The Southern Alliance for Clean Energy's report, "Energy Efficiency in the Southeast," said Alabama trails other states in utility company energy efficiency investments. It found this leads not only to higher energy bills for customers, but increased carbon emissions contributing to the warming climate.
Eddy Moore, decarbonization director for the alliance, said there are multiple benefits to prioritizing energy efficiency.
"If we take energy efficiency seriously, there will be everyday cost savings, there will be delays of expensive investments," Moore outlined. "There's also a reliability benefit."
The report found utilities like Duke Energy in North and South Carolina outperform others in the Southeast, with Alabama Power at the bottom of the list.

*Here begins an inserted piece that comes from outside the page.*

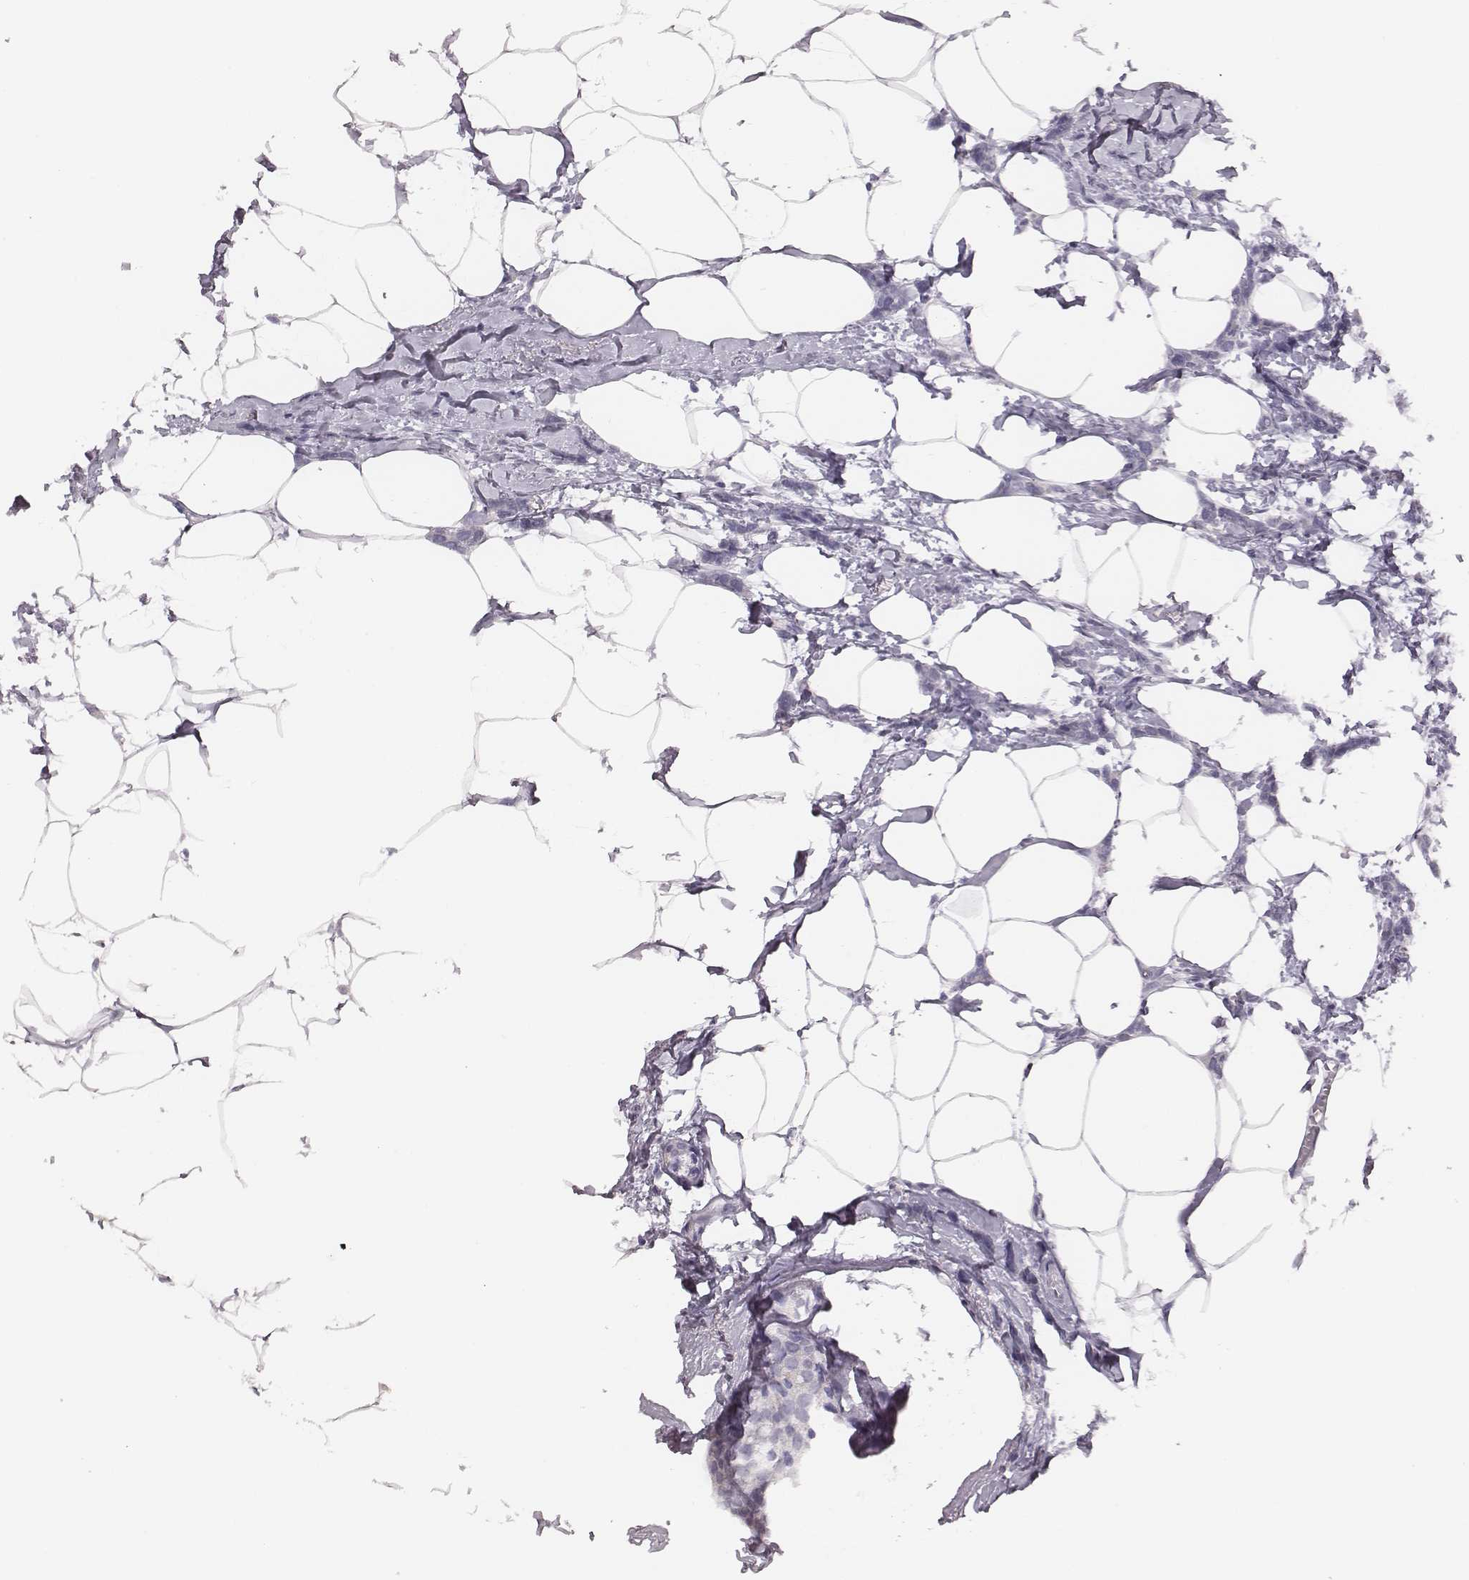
{"staining": {"intensity": "negative", "quantity": "none", "location": "none"}, "tissue": "breast cancer", "cell_type": "Tumor cells", "image_type": "cancer", "snomed": [{"axis": "morphology", "description": "Duct carcinoma"}, {"axis": "topography", "description": "Breast"}], "caption": "The histopathology image reveals no significant expression in tumor cells of breast cancer.", "gene": "ADGRF4", "patient": {"sex": "female", "age": 40}}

Heather Pohnan, senior energy policy manager for the alliance, said the barriers to energy efficiency in Alabama include limited funding, minimal program investment and challenges in reaching low-income and rental housing markets. She noted federal funding, from sources like the Inflation Reduction Act, could be a substantial resource.
"The IRA includes tens of billions of dollars for energy efficiency," Pohnan pointed out. "It was a massive investment that includes tax credits, consumer rebates, loan programs and competitive grant opportunities."
She noted Alabama has yet to apply for key resources, like Home Energy Rebate funds. The future of the funding is unclear with the new leadership headed to the White House. But the report argued energy efficiency will be essential to bolster Alabama's power grid against the rising electricity demands of data centers and population growth and to mitigate the effects of extreme weather events.